Travel Times to Five Major English Cities
Published:
Communter rail plays an important role in land-value uplift, house prices and therefore household residential relocation. Below are commuter stations serving five major English cities within 45 minutes. Destination entry stations (in red) outline the main employment centres of each city region:
City | Station names | Station owner |
---|---|---|
London | Peripheral stations within Zone 1 and Zone 1-2 boundary | National Rail only |
Bristol | Temple Meads station | National Rail only |
Birmingham | New Street, Moor Street and Snow Hill stations | National Rail, Transport for London, future Crossrail |
Manchester | Manchester Piccadilly, Oxford Road, Victoria, Cornbrook and New Islington stations | National Rail, Metrolink |
Newcastle | Newcastle Central, Haymarket, Monument and St James stations | National Rail, Tyne and Wear Metro |
Identifying stations on the periphery of the employment centre of London involved manually sifting through 71 spatially mapped stations within London’s Zone 1 & 1-2 to identify 26 entry stations. The next step was to identify plausible stations serving that travel centre, by designing a purpose-constructed isochrone algorithm. Firstly, this identified all potential departure stations for trips into London based on national rail mobility data from Association of Train Operating Companies, Tfl’s general journey planner Tranxchange timetable for tube lines and existing Crossrail timetables. Secondly, the fastest direct trip time from each point (given the same input day and arrival time) was retrieved sequentially using the Google Maps API service. As travel times are relative, i.e., specific to a day and time, the trip lengths within this analysis were calculated for peak-hour travel on a workday. The exact workday set was Monday 15.07.19, with arrrival to the first zone 1 station on an incoming rail travel line set to 9.30 am.

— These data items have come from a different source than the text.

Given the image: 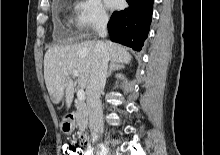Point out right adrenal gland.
Masks as SVG:
<instances>
[{
    "label": "right adrenal gland",
    "mask_w": 220,
    "mask_h": 155,
    "mask_svg": "<svg viewBox=\"0 0 220 155\" xmlns=\"http://www.w3.org/2000/svg\"><path fill=\"white\" fill-rule=\"evenodd\" d=\"M123 68H124L123 64L118 63V62H111L110 66H109L108 73H107V78L111 75L112 71L123 69Z\"/></svg>",
    "instance_id": "obj_1"
}]
</instances>
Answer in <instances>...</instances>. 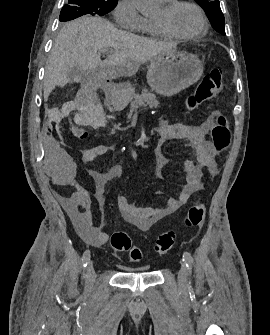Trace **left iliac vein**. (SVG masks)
Instances as JSON below:
<instances>
[{"label": "left iliac vein", "instance_id": "4c4485c4", "mask_svg": "<svg viewBox=\"0 0 270 335\" xmlns=\"http://www.w3.org/2000/svg\"><path fill=\"white\" fill-rule=\"evenodd\" d=\"M187 273H188L187 266L184 262H182L180 270L178 272V283L181 286H184L187 282Z\"/></svg>", "mask_w": 270, "mask_h": 335}]
</instances>
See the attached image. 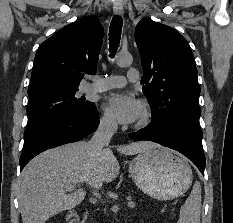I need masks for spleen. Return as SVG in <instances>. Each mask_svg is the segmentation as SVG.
<instances>
[{
    "label": "spleen",
    "mask_w": 233,
    "mask_h": 223,
    "mask_svg": "<svg viewBox=\"0 0 233 223\" xmlns=\"http://www.w3.org/2000/svg\"><path fill=\"white\" fill-rule=\"evenodd\" d=\"M201 185L195 181L193 189L180 209L177 223H200Z\"/></svg>",
    "instance_id": "1"
}]
</instances>
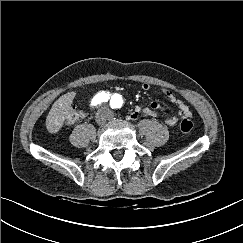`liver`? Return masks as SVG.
<instances>
[{
	"instance_id": "6515ba94",
	"label": "liver",
	"mask_w": 243,
	"mask_h": 243,
	"mask_svg": "<svg viewBox=\"0 0 243 243\" xmlns=\"http://www.w3.org/2000/svg\"><path fill=\"white\" fill-rule=\"evenodd\" d=\"M74 97L75 92H68L53 103L46 118V128L50 133H57L63 126Z\"/></svg>"
}]
</instances>
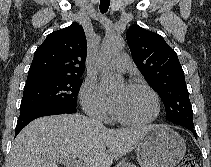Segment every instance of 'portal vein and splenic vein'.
<instances>
[{
  "mask_svg": "<svg viewBox=\"0 0 211 167\" xmlns=\"http://www.w3.org/2000/svg\"><path fill=\"white\" fill-rule=\"evenodd\" d=\"M60 163L66 165V167H84L83 162L81 160L66 161V162L60 161Z\"/></svg>",
  "mask_w": 211,
  "mask_h": 167,
  "instance_id": "portal-vein-and-splenic-vein-1",
  "label": "portal vein and splenic vein"
}]
</instances>
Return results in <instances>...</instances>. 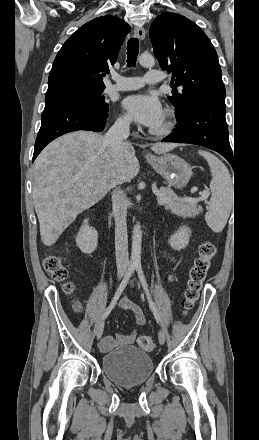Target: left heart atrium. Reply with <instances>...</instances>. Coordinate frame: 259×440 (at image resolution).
Returning <instances> with one entry per match:
<instances>
[{
    "label": "left heart atrium",
    "instance_id": "1",
    "mask_svg": "<svg viewBox=\"0 0 259 440\" xmlns=\"http://www.w3.org/2000/svg\"><path fill=\"white\" fill-rule=\"evenodd\" d=\"M122 105L133 121L147 127H156L164 117L160 101L152 95H129L123 99Z\"/></svg>",
    "mask_w": 259,
    "mask_h": 440
}]
</instances>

The scheduled travel times for the most outlying (measured in Euclidean distance) commuter stations were manually validated against National Rail’s traveller-facing Online Journey Planner. Where possible trains, which would not be suitable for working commutes (e.g. services which have only one fast train service per day) were also manually excluded.
These results are used in the policy report ‘Homes on the right tracks’ (Cheshire and Buyuklieva, 2019).